By the way, if you believe Politico, a dark-horse nominee for the Scalia vacancy was briefly considered in November:
After his talk with Trump, [Ted Cruz] and his chief of staff, David Polyansky, then sat down with his chief strategist, Steve Bannon, who sounded him out about his interest in filling the Supreme Court vacancy created by the late Antonin Scalia. Cruz — widely considered one of the best Supreme Court litigators of his generation — swatted down the idea, according to four people to whom he has relayed the conversation.
Several of Cruz’s closest allies said that despite his deep interest in the law, he turned his back on a potential Supreme Court nomination because he is fundamentally a political creature. “I think the bottom line with Ted is that the monastic life of a Supreme Court justice is simply not something that appeals to him at this stage in his life, and that’s notwithstanding the fact that he has already in his young legal career established himself as one of the nation’s premier Supreme Court advocates,” said a longtime Cruz friend. “But being on that side of the lectern is a different thing. He’s an advocate; he’s passionate about advancing the causes he believes in.”
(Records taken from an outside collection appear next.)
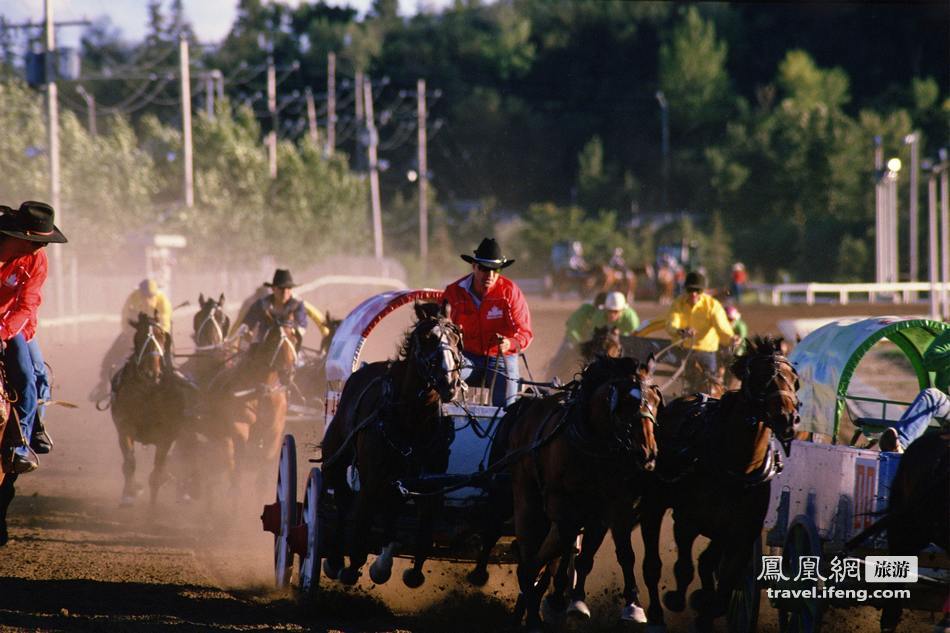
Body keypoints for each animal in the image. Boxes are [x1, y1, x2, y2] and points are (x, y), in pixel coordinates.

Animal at [110, 312, 189, 504]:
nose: (152, 373)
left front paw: (152, 506)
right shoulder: (124, 426)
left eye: (162, 336)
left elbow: (157, 471)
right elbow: (129, 462)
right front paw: (128, 495)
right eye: (138, 337)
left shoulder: (167, 435)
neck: (149, 391)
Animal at [322, 302, 466, 588]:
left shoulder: (427, 484)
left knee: (387, 511)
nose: (450, 384)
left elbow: (423, 533)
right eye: (428, 338)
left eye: (455, 338)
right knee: (341, 498)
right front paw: (351, 567)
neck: (412, 420)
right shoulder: (371, 481)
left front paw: (403, 570)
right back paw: (334, 560)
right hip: (337, 456)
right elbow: (361, 528)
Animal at [506, 356, 660, 632]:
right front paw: (559, 599)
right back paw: (532, 613)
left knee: (541, 560)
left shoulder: (613, 507)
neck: (593, 445)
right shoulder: (565, 508)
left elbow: (623, 553)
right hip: (526, 499)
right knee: (531, 557)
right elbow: (564, 549)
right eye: (628, 402)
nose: (648, 454)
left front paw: (632, 606)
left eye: (655, 400)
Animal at [640, 334, 804, 628]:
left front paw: (705, 605)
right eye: (762, 378)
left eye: (794, 380)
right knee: (653, 561)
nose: (788, 419)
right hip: (655, 504)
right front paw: (679, 598)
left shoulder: (739, 532)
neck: (738, 469)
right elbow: (685, 566)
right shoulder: (689, 520)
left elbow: (722, 580)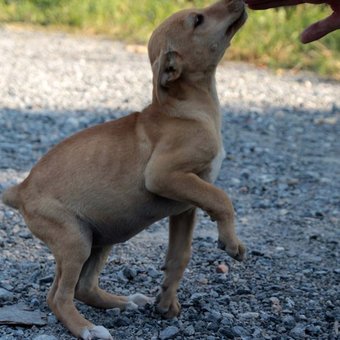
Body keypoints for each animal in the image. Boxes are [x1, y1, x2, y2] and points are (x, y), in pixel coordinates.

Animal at [1, 1, 247, 338]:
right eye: (198, 19)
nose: (239, 2)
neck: (188, 109)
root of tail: (20, 189)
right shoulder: (164, 176)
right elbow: (222, 199)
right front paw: (232, 243)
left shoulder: (185, 207)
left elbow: (179, 255)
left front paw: (166, 303)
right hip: (74, 239)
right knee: (58, 297)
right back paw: (88, 328)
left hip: (100, 237)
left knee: (83, 288)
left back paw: (124, 302)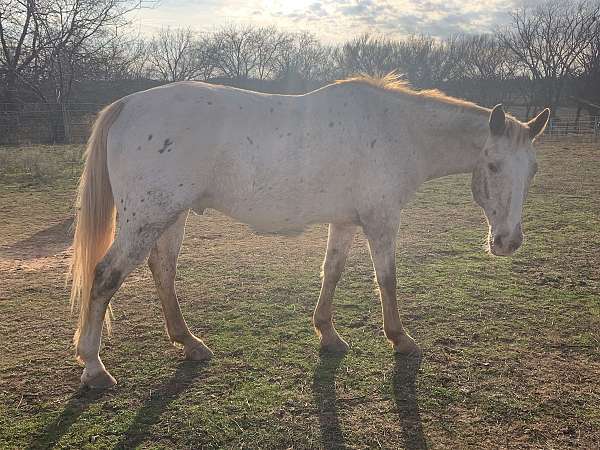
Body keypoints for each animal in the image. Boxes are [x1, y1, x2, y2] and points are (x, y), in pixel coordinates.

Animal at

Cruz still enjoys the public spotlight and he still wants to be president so he turned down a shot at a Supreme Court appointment on the theory that one might still be available down the line to a young man all of 45 years old. Those sound like famous last words to me, though. He’s never going to be president: There simply aren’t enough conservatives left in the U.S., let alone the Republican Party, to make that happen. And he’s not personally likable enough to overcome his ideological baggage. Last year, matched against the RINO di tutti RINOs in the primary, with a flawed and unpopular Hillary Clinton waiting for him in the general election, was his chance. It didn’t happen. Meanwhile, there’s no telling when another Court vacancy will open up. If Pryor and Sykes are first in line, it may be years before Cruz gets asked again, assuming he ever does. A Democrat might win in 2020 or 2024, and whoever the next Republican president is down the road might not be as well disposed to Cruz as Trump is. He may end up stuck in the Senate regretting that he didn’t seize his chance to help shape American law for decades when he had it. Too bad.